| Richiesta ricevuta A |
Nell'articolo sulle associazioni per delinquere, a chi è attribuita la citazione in apertura?
| Richiesta ricevuta B |
Prosegui l'articolo sulle associazioni per delinquere dopo la sua ultima frase.

| Estratto scelto |
_ _ _ _ _ _ _
«Non è importante la vita. Importante è cosa si fa della vita» (Beppe Niccolai - Roma, Dicembre 1984)

Anno I - n° 4 (31 Luglio 1992)

 

Associazioni per delinquere

 


È l'opinione della maggioranza degli italiani: ogni rappresentanza «popolare» -consiglio comunale, provinciale, regionale, parlamentare-; ogni rappresentanza nelle municipalizzate, negli enti statali o bancari; ogni qualsiasi organizzazione espressa dalle odierne istituzioni, è prevaricazione, concussione, estorsione. Le nomine e le designazioni son sì suggerite dai partiti, ma è il malavitoso componente che ne opprime gli apparati e li condiziona. Il suo potere è tanto più esteso per quanto è meno definito dalla legge e dalle norme.
È risibile la volontà del popolo o, se vogliamo, dell'elettore. Che ha perso ogni stimolo morale, che ha fatto appassire ogni sua volontà — salvo non sia mossa da interessi materiali; che ha infiacchito il proprio carattere perdendo ogni virtù; che accetta passivamente di essere rappresentato da chi ha acquisito maggiori diritti politici in proporzione al reddito, alle rendite di qualsiasi natura, alla ostentazione della disponibilità di denaro; che si genuflette come un cortigiano di fronte ai ciarlatani che praticano l'intrigo, la violenza, la superbia. È in quest'ultima il vezzo peggiore perché, essendo maschera della dignità, nasconde la menzogna. Fanno sorridere le manette televisive fatte applicare ai polsi di qualcuno da alcuni magistrati. Noi gioiremo soltanto il giorno che vedremo chiudersi, le manette, ai polsi di qualche togato. Il nostro desiderio non è dettato da una malsana voglia di rivincita per sentenze dissennate o inquisizioni di parte. No!, l'essere umano, più è carico di responsabilità, più è soggètto a compiere errori. E, proprio per questa ragione -gli errori-, non gli possono essere addebitati né ricordati.
_ _ _ _ _ _ _
Voci archiviate:
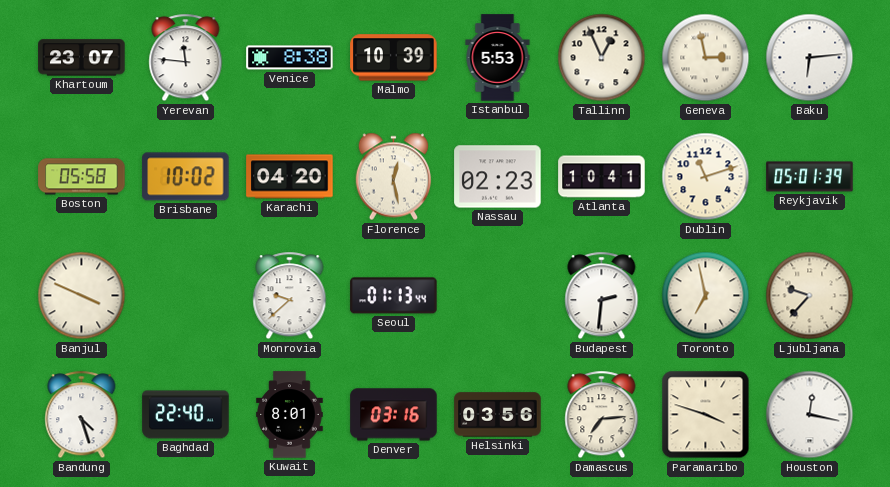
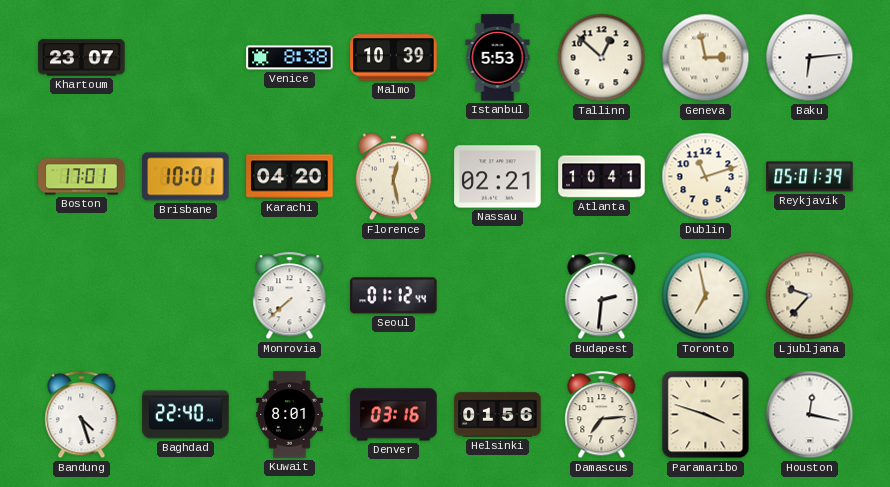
Yerevan: 11:46 -> none
Tallinn: 12:56 -> 12:52
Boston: 05:58 -> 17:01
Brisbane: 10:02 -> 10:01
Nassau: 02:23 -> 02:21
Banjul: 3:49 -> none
Monrovia: 9:38 -> 7:38
Seoul: 01:13 -> 01:12
Helsinki: 03:56 -> 01:56
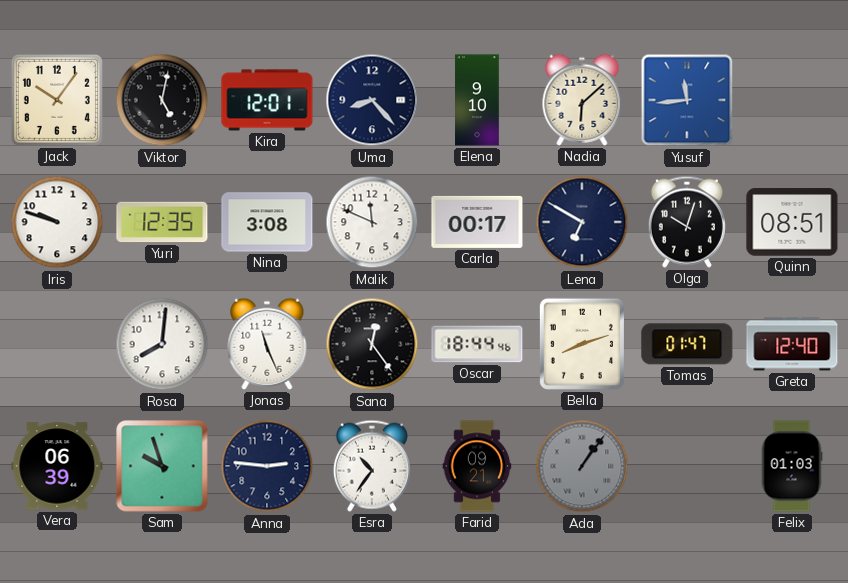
_ _ _ _ _ _ _
| Risposta finale A |
A Beppe Niccolai (Roma, dicembre 1984).

| Risposta finale B |
Ma pure non deve essere vietato, a noi elettori -che per «censo» apparteniamo alla classe dei paria-, la facoltà di censurare la non operatività di chi, pur vivendo in uno qualsiasi degli oltre ottomila comuni italiani, non riesce ad avvertire il lezzo che vi emana. E non interviene neppure se sollecitato. Timore di decapitare la classe politica, di dover interrompere la corsa alle promozioni per riprenderla con affanno? Le responsabilità, a buon diritto, concedono anche i privilegi. Ma essi vanno intesi come gradini della scala sociale, non come posizione raggiunta allo scopo di barattare scambio di favori. La connivenza è diventata prassi ed è entrata a far parte, a pieno titolo, del costume attuale.
Si dice e si vocifera che le ideologie sono finite, che pensiero, immaginazione e sentimenti sono forme mentali residui di un passato che negava la modernità. Non siamo disposti ad accettare questi dettami. L'opposizione a questo sistema deve dar luogo ad una violenta reazione affinchè non germogli lo scetticismo ed il pessimismo, quello stato morboso di transizione che pare non debba aver mai fine.
Occorre volontà e dedizione al sacrificio.
Scrive Ernst Junger nel suo "Trattato del Ribelle": «Quando tutte le istituzioni divengono equivoche o addirittura sospette, [...] la responsabilità morale passa nelle mani del singolo, o meglio del singolo che ancora non si è piegato. Il Ribelle è il singolo, l'uomo concreto che agisce nel caso concreto. Per sapere che cosa sia giusto, non gli servono teorie, né leggi escogitate da qualche giurista di partito. Il Ribelle attinge alle fonti della moralità ancora non disperse nei canali delle istituzioni».
Ebbene, è il momento del Ribelle. Del singolo. Che «Deve scegliere: o seguire il branco o combatterlo».
 

a. c.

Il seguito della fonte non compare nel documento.